### Problem description
Skip the pictures. Copy all the rest of the records down exactly.
* * * * * * *
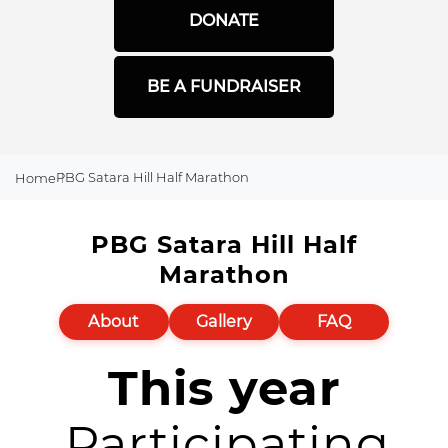
DONATE
BE A FUNDRAISER
PBG Satara Hill Half Marathon
Home
PBG Satara Hill Half
Marathon
About
Gallery
FAQ
This year
Participating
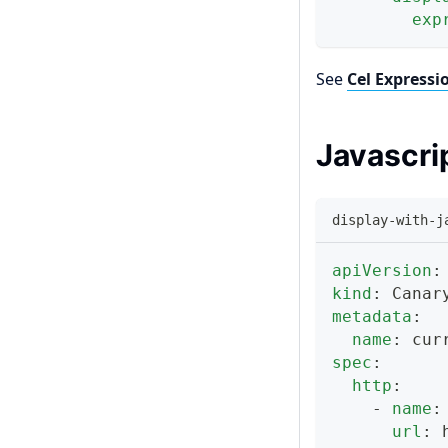
exp
See
Cel Expressi
Javascri
display-with-j
apiVersion
:
kind
:
 Canar
metadata
:
name
:
 cur
spec
:
http
:
-
name
:
url
:
 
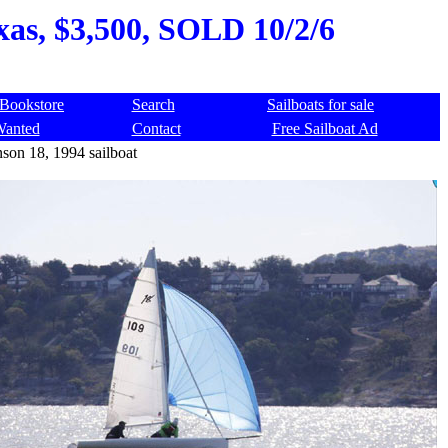
xas, $3,500, SOLD 10/2/6
Bookstore
Search
Sailboats for sale
Wanted
Contact
Free Sailboat Ad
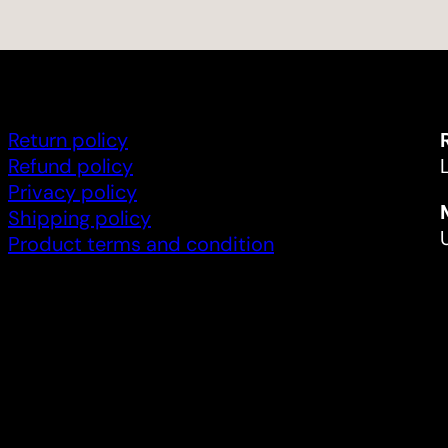
Return policy
Refund policy
Privacy policy
Shipping policy
Product terms and condition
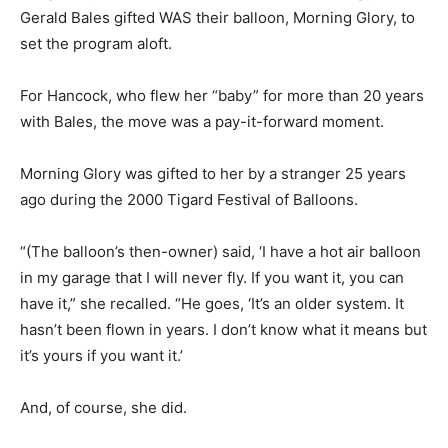
Gerald Bales gifted WAS their balloon, Morning Glory, to
set the program aloft.
For Hancock, who flew her “baby” for more than 20 years
with Bales, the move was a pay-it-forward moment.
Morning Glory was gifted to her by a stranger 25 years
ago during the 2000 Tigard Festival of Balloons.
“(The balloon’s then-owner) said, ‘I have a hot air balloon
in my garage that I will never fly. If you want it, you can
have it,” she recalled. “He goes, ‘It’s an older system. It
hasn’t been flown in years. I don’t know what it means but
it’s yours if you want it.’
And, of course, she did.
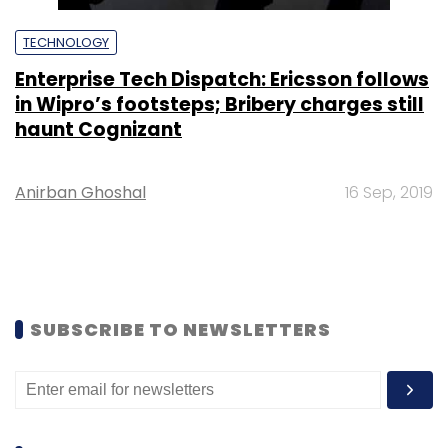
TECHNOLOGY
Enterprise Tech Dispatch: Ericsson follows
in Wipro’s footsteps; Bribery charges still
haunt Cognizant
Anirban Ghoshal
16 Sep, 2019
SUBSCRIBE TO NEWSLETTERS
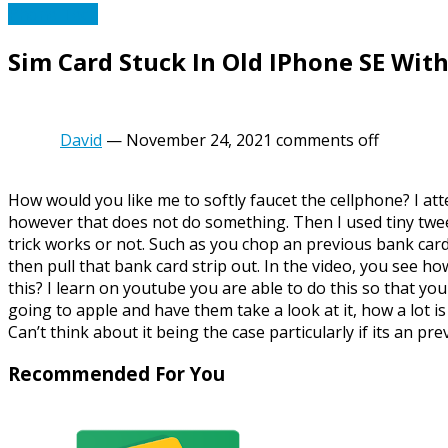
Phone Tech
Sim Card Stuck In Old IPhone SE Wit
David
—
November 24, 2021
comments off
How would you like me to softly faucet the cellphone? I at
however that does not do something. Then I used tiny tweez
trick works or not. Such as you chop an previous bank card. 
then pull that bank card strip out. In the video, you see ho
this? I learn on youtube you are able to do this so that yo
going to apple and have them take a look at it, how a lot i
Can’t think about it being the case particularly if its an pr
Recommended For You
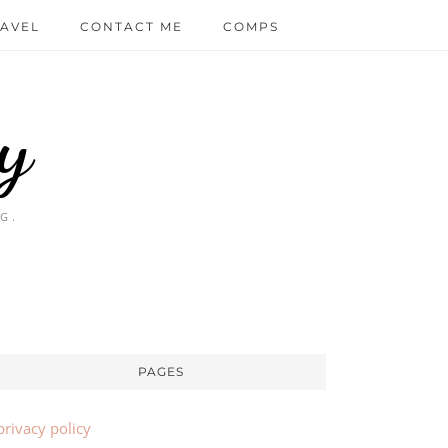
AVEL
CONTACT ME
COMPS
y
G.
PAGES
privacy policy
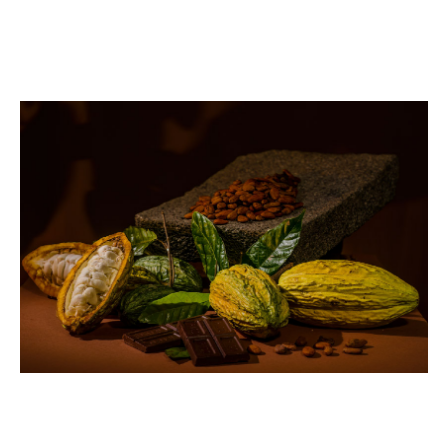
These two distinctions have given Colomb
competitive advantages over others in the world, pos
among the best and highlighting its quality and fla
decide to invest in this industry, you will be able to
advantages, with which you will be able to co
easily in the international market.
Another aspect that makes this industry special is
constantly renewing itself to be much more sustai
in environmental factors and in terms of labor
conditions for those who are part of the product
Ninety percent of cocoa crops have forestry ar
that capture 4.3 tons per hectare per year (Fede
have a high social impact, benefiting more t
families.
Finally, the cocoa sector is part of one of the mo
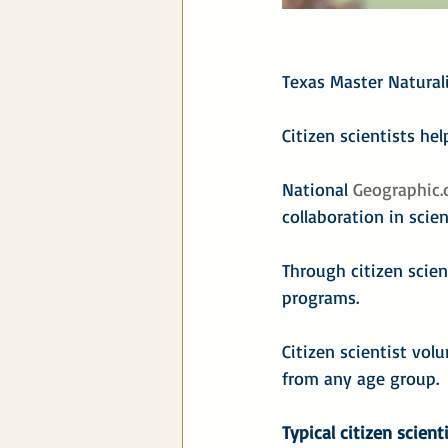
Texas Master Naturali
Citizen scientists hel
National 
Geographic.
collaboration in scien
Through citizen scien
programs.
Citizen scientist vol
from any age group.
Typical citizen scient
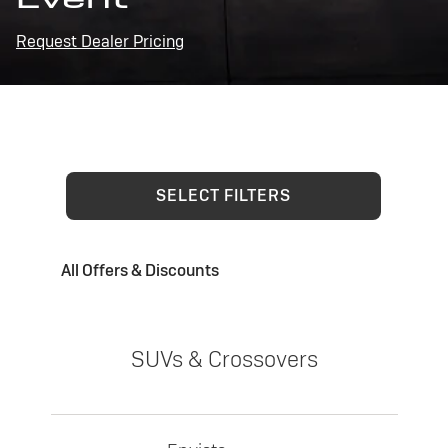
Request Dealer Pricing
SELECT FILTERS
All Offers & Discounts
SUVs & Crossovers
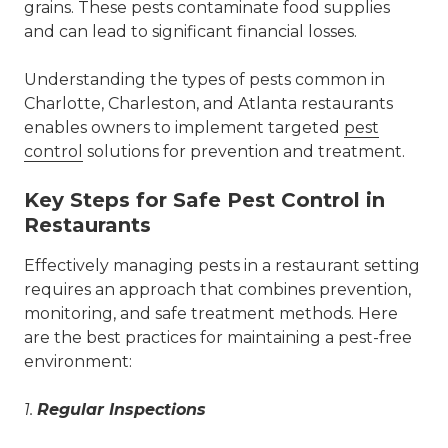
grains. These pests contaminate food supplies
and can lead to significant financial losses.
Understanding the types of pests common in
Charlotte, Charleston, and Atlanta restaurants
enables owners to implement targeted
pest
control
solutions for prevention and treatment.
Key Steps for Safe Pest Control in
Restaurants
Effectively managing pests in a restaurant setting
requires an approach that combines prevention,
monitoring, and safe treatment methods. Here
are the best practices for maintaining a pest-free
environment:
1.
Regular Inspections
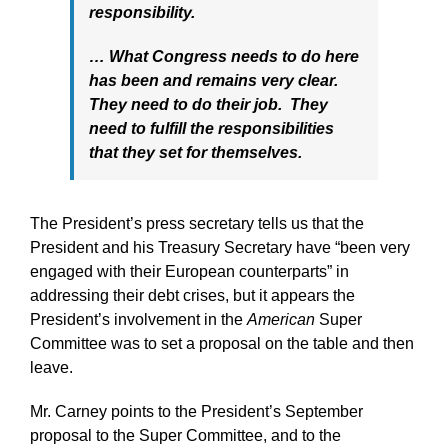
responsibility.
… What Congress needs to do here
has been and remains very clear.
They need to do their job. They
need to fulfill the responsibilities
that they set for themselves.
The President’s press secretary tells us that the
President and his Treasury Secretary have “been very
engaged with their European
counterparts” in
addressing their debt crises, but it appears the
President’s involvement in the
American
Super
Committee was to set a proposal on the table and then
leave.
Mr. Carney points to the President’s September
proposal to the Super Committee, and to the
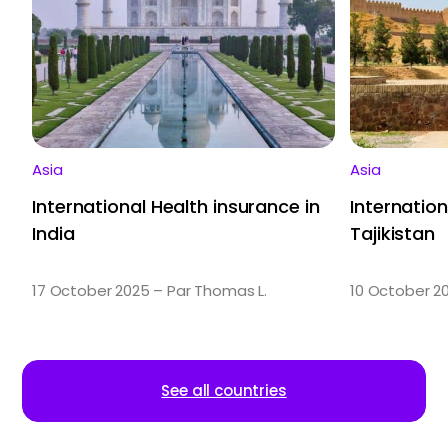
Asia
Asia
International Health insurance in
Internation
India
Tajikistan
17 October 2025 – Par Thomas L.
10 October 2
See all countries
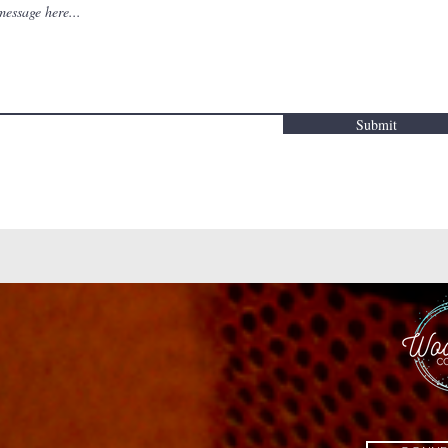
Submit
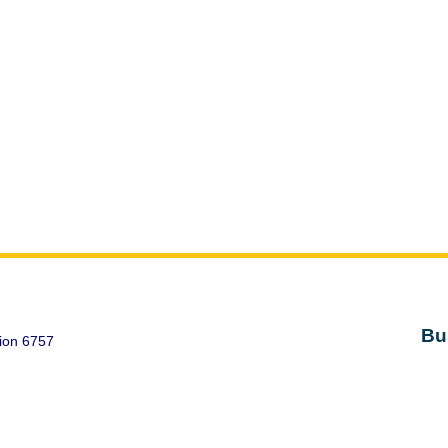
Bu
ion 6757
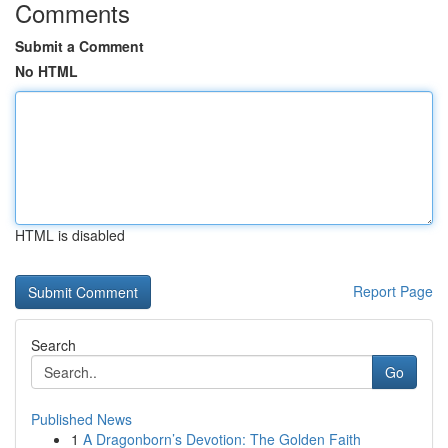
Comments
Submit a Comment
No HTML
HTML is disabled
Report Page
Search
Go
Published News
1
A Dragonborn’s Devotion: The Golden Faith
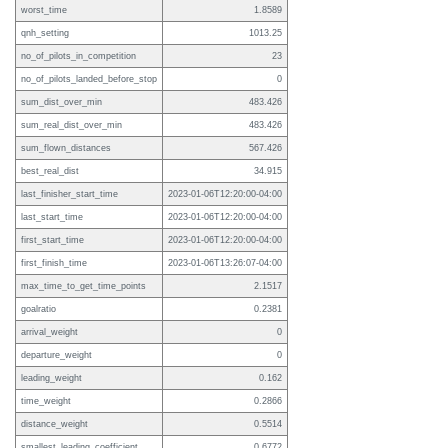
worst_time
1.8589
qnh_setting
1013.25
no_of_pilots_in_competition
23
no_of_pilots_landed_before_stop
0
sum_dist_over_min
483.426
sum_real_dist_over_min
483.426
sum_flown_distances
567.426
best_real_dist
34.915
last_finisher_start_time
2023-01-06T12:20:00-04:00
last_start_time
2023-01-06T12:20:00-04:00
first_start_time
2023-01-06T12:20:00-04:00
first_finish_time
2023-01-06T13:26:07-04:00
max_time_to_get_time_points
2.1517
goalratio
0.2381
arrival_weight
0
departure_weight
0
leading_weight
0.162
time_weight
0.2866
distance_weight
0.5514
smallest_leading_coefficient
0.6772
* * * * * * *
### Task result
DONATE
BE A FUNDRAISER
PBG Satara Hill Half Marathon
Home
PBG Satara Hill Half
Marathon
About
Gallery
FAQ
This year
Participating
exp
See
Cel Expressi
Javascri
display-with-j
apiVersion
:
kind
:
 Canar
metadata
:
name
:
 cur
spec
:
http
:
-
name
:
url
:
 
xas, $3,500, SOLD 10/2/6
Bookstore
Search
Sailboats for sale
Wanted
Contact
Free Sailboat Ad
Return policy
Refund policy
Privacy policy
Shipping policy
Product terms and condition
Gerald Bales gifted WAS their balloon, Morning Glory, to
set the program aloft.
For Hancock, who flew her “baby” for more than 20 years
with Bales, the move was a pay-it-forward moment.
Morning Glory was gifted to her by a stranger 25 years
ago during the 2000 Tigard Festival of Balloons.
“(The balloon’s then-owner) said, ‘I have a hot air balloon
in my garage that I will never fly. If you want it, you can
have it,” she recalled. “He goes, ‘It’s an older system. It
hasn’t been flown in years. I don’t know what it means but
it’s yours if you want it.’
And, of course, she did.
TECHNOLOGY
Enterprise Tech Dispatch: Ericsson follows
in Wipro’s footsteps; Bribery charges still
haunt Cognizant
Anirban Ghoshal
16 Sep, 2019
SUBSCRIBE TO NEWSLETTERS
Phone Tech
Sim Card Stuck In Old IPhone SE Wit
David
—
November 24, 2021
comments off
How would you like me to softly faucet the cellphone? I at
however that does not do something. Then I used tiny tweez
trick works or not. Such as you chop an previous bank card. 
then pull that bank card strip out. In the video, you see ho
this? I learn on youtube you are able to do this so that yo
going to apple and have them take a look at it, how a lot i
Can’t think about it being the case particularly if its an pr
Recommended For You
AVEL
CONTACT ME
COMPS
y
G.
PAGES
privacy policy
These two distinctions have given Colomb
competitive advantages over others in the world, pos
among the best and highlighting its quality and fla
decide to invest in this industry, you will be able to
advantages, with which you will be able to co
easily in the international market.
Another aspect that makes this industry special is
constantly renewing itself to be much more sustai
in environmental factors and in terms of labor
conditions for those who are part of the product
Ninety percent of cocoa crops have forestry ar
that capture 4.3 tons per hectare per year (Fede
have a high social impact, benefiting more t
families.
Finally, the cocoa sector is part of one of the mo
Texas Master Naturali
Citizen scientists hel
National 
Geographic.
collaboration in scien
Through citizen scien
programs.
Citizen scientist vol
from any age group.
Typical citizen scient
Request Dealer Pricing
SELECT FILTERS
All Offers & Discounts
SUVs & Crossovers
grains. These pests contaminate food supplies
and can lead to significant financial losses.
Understanding the types of pests common in
Charlotte, Charleston, and Atlanta restaurants
enables owners to implement targeted
pest
control
solutions for prevention and treatment.
Key Steps for Safe Pest Control in
Restaurants
Effectively managing pests in a restaurant setting
requires an approach that combines prevention,
monitoring, and safe treatment methods. Here
are the best practices for maintaining a pest-free
environment:
1.
Regular Inspections
responsibility.
… What Congress needs to do here
has been and remains very clear.
They need to do their job. They
need to fulfill the responsibilities
that they set for themselves.
The President’s press secretary tells us that the
President and his Treasury Secretary have “been very
engaged with their European
counterparts” in
addressing their debt crises, but it appears the
President’s involvement in the
American
Super
Committee was to set a proposal on the table and then
leave.
Mr. Carney points to the President’s September
proposal to the Super Committee, and to the
Asia
Asia
International Health insurance in
Internation
India
Tajikistan
17 October 2025 – Par Thomas L.
10 October 2
See all countries
Submit
Bu
ion 6757
Comments
Submit a Comment
No HTML
HTML is disabled
Report Page
Search
Go
Published News
1
A Dragonborn’s Devotion: The Golden Faith
worst_time
1.8589
qnh_setting
1013.25
no_of_pilots_in_competition
23
no_of_pilots_landed_before_stop
0
sum_dist_over_min
483.426
sum_real_dist_over_min
483.426
sum_flown_distances
567.426
best_real_dist
34.915
last_finisher_start_time
2023-01-06T12:20:00-04:00
last_start_time
2023-01-06T12:20:00-04:00
first_start_time
2023-01-06T12:20:00-04:00
first_finish_time
2023-01-06T13:26:07-04:00
max_time_to_get_time_points
2.1517
goalratio
0.2381
arrival_weight
0
departure_weight
0
leading_weight
0.162
time_weight
0.2866
distance_weight
0.5514
smallest_leading_coefficient
0.6772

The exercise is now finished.